DiffSketcher: Text Guided Vector Sketch Synthesis through Latent Diffusion Models
Summary: arXiv:2306.14685v5 Announce Type: replace-cross
Abstract: We demonstrate that pre-trained text-to-image diffusion models, despite being trained on raster images, possess a remarkable capacity to guide vector sketch synthesis. In this paper, we introduce DiffSketcher, a novel algorithm for generating vectorized free-hand sketches directly from natural language prompts. Our method optimizes a set of Bézier curves via an extended Score Distillation Sampling (SDS) loss, successfully bridging a raster-level diffusion prior with a parametric vector generator. To further accelerate the generation process, we propose a stroke initialization strategy driven by the diffusion model’s intrinsic attention maps. Results show that DiffSketcher produces sketches across varying levels of abstraction while maintaining the structural integrity and essential visual details of the subject. Experiments confirm that our approach yields superior perceptual quality and controllability over existing methods. The code and demo are available at DiffSketcher Project.
Introduction
The field of generative models has witnessed a significant evolution with the advent of diffusion models, particularly in text-to-image tasks. Recent developments have highlighted their potential to not only generate images but also to influence vector-based outputs. This article delves into DiffSketcher, a cutting-edge algorithm that leverages this potential to create free-hand sketches from textual descriptions.
Methodology
DiffSketcher is designed to generate vector sketches using a combination of pre-trained text-to-image diffusion models and a unique optimization technique. The core of the approach lies in the following components:
- Bézier Curve Optimization: By utilizing an extended Score Distillation Sampling (SDS) loss, DiffSketcher fine-tunes a set of Bézier curves, establishing a connection between raster images and parametric vector generation.

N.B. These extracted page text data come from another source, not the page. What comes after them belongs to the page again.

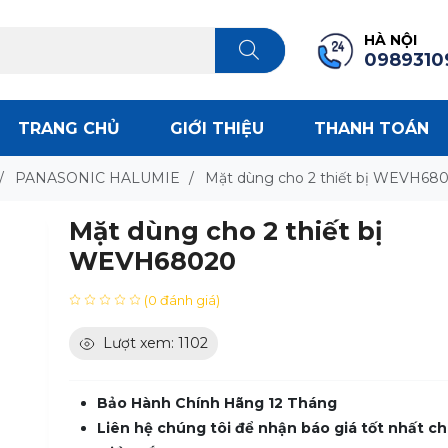
HÀ NỘI
0989310
TRANG CHỦ
GIỚI THIỆU
THANH TOÁN
/
PANASONIC HALUMIE
/
Mặt dùng cho 2 thiết bị WEVH68
Mặt dùng cho 2 thiết bị
WEVH68020
(0 đánh giá)
Lượt xem: 1102
Bảo Hành Chính Hãng 12 Tháng
Liên hệ chúng tôi để nhận báo giá tốt nhất ch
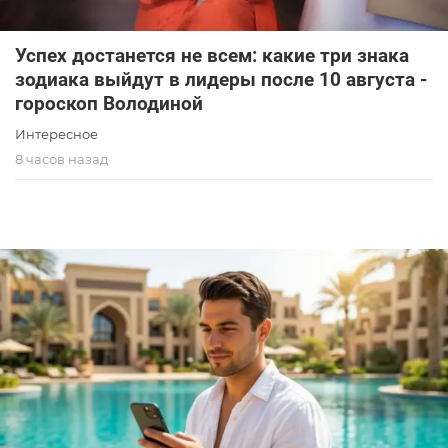
Успех достанется не всем: какие три знака
зодиака выйдут в лидеры после 10 августа -
гороскоп Володиной
Интересное
8 часов назад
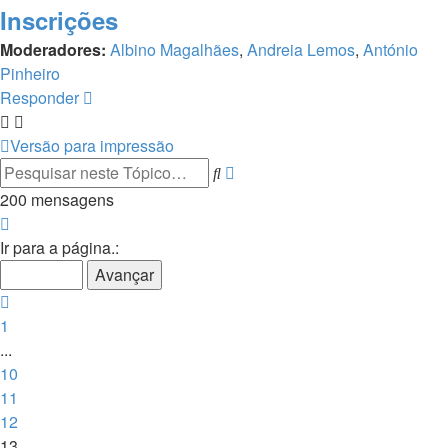
Inscrições
Moderadores:
Albino Magalhães
,
Andreia Lemos
,
António
Pinheiro
Responder
Versão para impressão
Pesquisa
Pesquisar
avançada
200 mensagens
Página
13
Ir para a página.:
de
14
Anterior
1
...
10
11
12
13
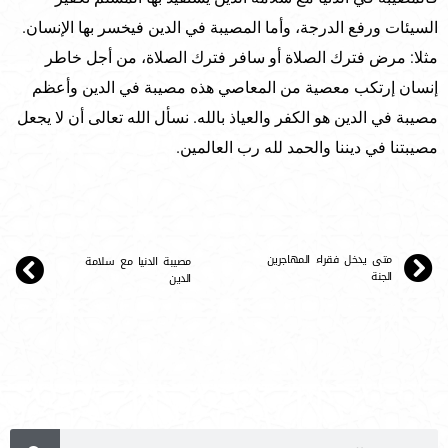
السيئات ورفع الدرجة، وأما المصيبة في الدين فيخسر بها الإنسان.
مثلا: مرض فترك الصلاة أو سافر فترك الصلاة، من أجل خاطر
إنسان إرتكب معصية من المعاصي هذه مصيبة في الدين وأعظم
مصيبة في الدين هو الكفر والعياذ بالله. نسأل الله تعالى أن لا يجعل
مصيبتنا في ديننا والحمد لله رب العالمين.
متى يدخل فقراء المهاجرين
مصيبة الدنيا مع سلامة
الجنة
الدين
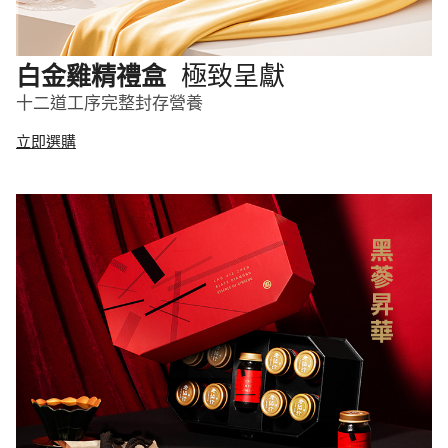
極致呈獻
白金雞精禮盒
十二道工序完整封存營養
立即選購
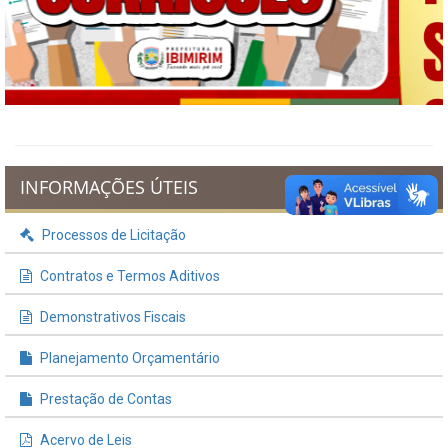
Previous
Next
INFORMAÇÕES ÚTEIS
Processos de Licitação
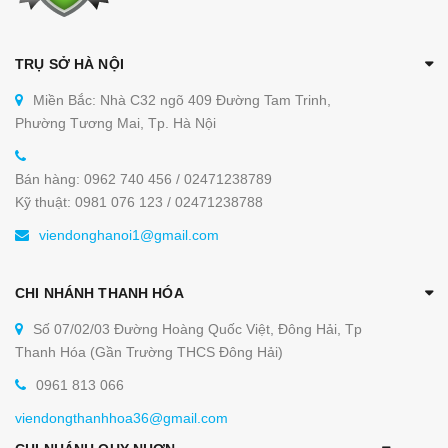
TRỤ SỞ HÀ NỘI
Miền Bắc: Nhà C32 ngõ 409 Đường Tam Trinh,
Phường Tương Mai, Tp. Hà Nội
Bán hàng: 0962 740 456 / 02471238789
Kỹ thuật: 0981 076 123 / 02471238788
viendonghanoi1@gmail.com
CHI NHÁNH THANH HÓA
Số 07/02/03 Đường Hoàng Quốc Việt, Đông Hải, Tp
Thanh Hóa (Gần Trường THCS Đông Hải)
0961 813 066
viendongthanhhoa36@gmail.com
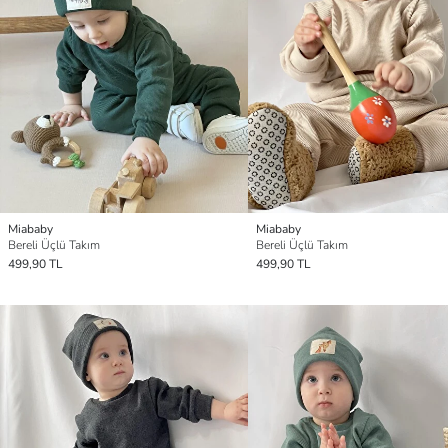
Miababy
Miababy
Bereli Üçlü Takım
Bereli Üçlü Takım
499,90 TL
499,90 TL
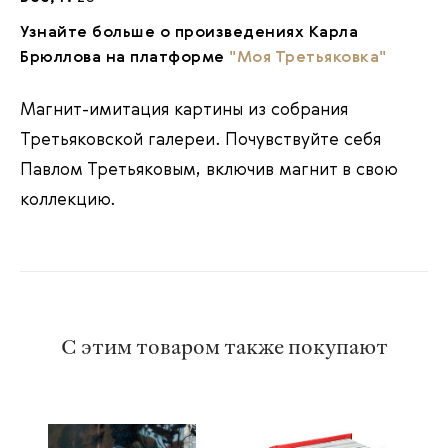
Узнайте больше о произведениях Карла
Брюллова на платформе
"Моя Третьяковка"
Магнит-имитация картины из собрания
Третьяковской галереи. Почувствуйте себя
Павлом Третьяковым, включив магнит в свою
коллекцию.
С этим товаром также покупают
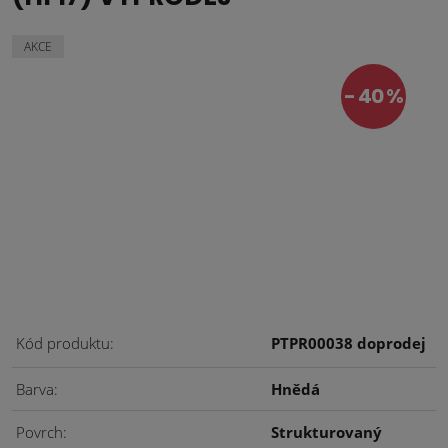
AKCE
40 %
Kód produktu
PTPR00038 doprodej
Barva
Hnědá
Povrch
Strukturovaný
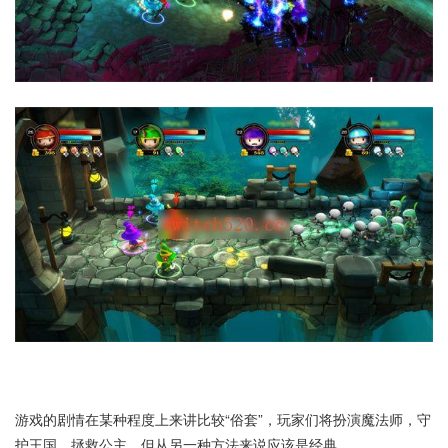
游戏的剧情在某种程度上来讲比较“俗套”，玩家们将扮演魔法师，守
护王国，拯救公主，但从另一种方法来说应该是经典，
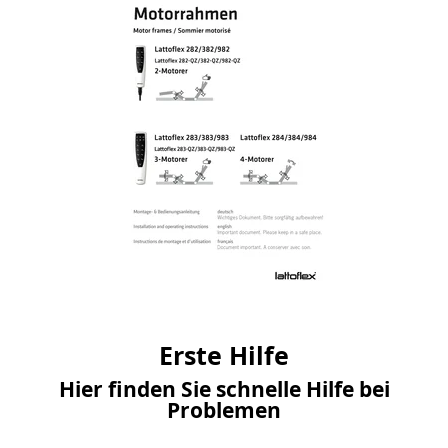
Erste Hilfe
Hier finden Sie schnelle Hilfe bei
Problemen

- Stroke Initialization Strategy: To enhance the efficiency of the sketch generation, the model incorporates a stroke initialization process that is informed by the attention maps derived from the diffusion model.
- Abstraction Control: The algorithm’s architecture allows it to produce sketches of varying abstraction levels, effectively capturing both complex and simplistic representations.
Results
The experiments conducted with DiffSketcher reveal its impressive ability to maintain essential visual details while also providing a high degree of control over the generated sketches. Key findings include:
- Superior perceptual quality compared to existing vector sketch synthesis methods.
- Enhanced structural integrity of sketches across different abstraction levels.
- Increased controllability over the sketch generation process, allowing users to influence the output more effectively.
Conclusion
DiffSketcher represents a significant advancement in the intersection of text-guided generation and vector sketch synthesis. By utilizing the strengths of pre-trained diffusion models, this innovative approach opens new avenues for artists, designers, and developers seeking to integrate advanced AI capabilities into their creative workflows. For those interested in exploring this technology further, the code and demo can be accessed through the DiffSketcher Project website.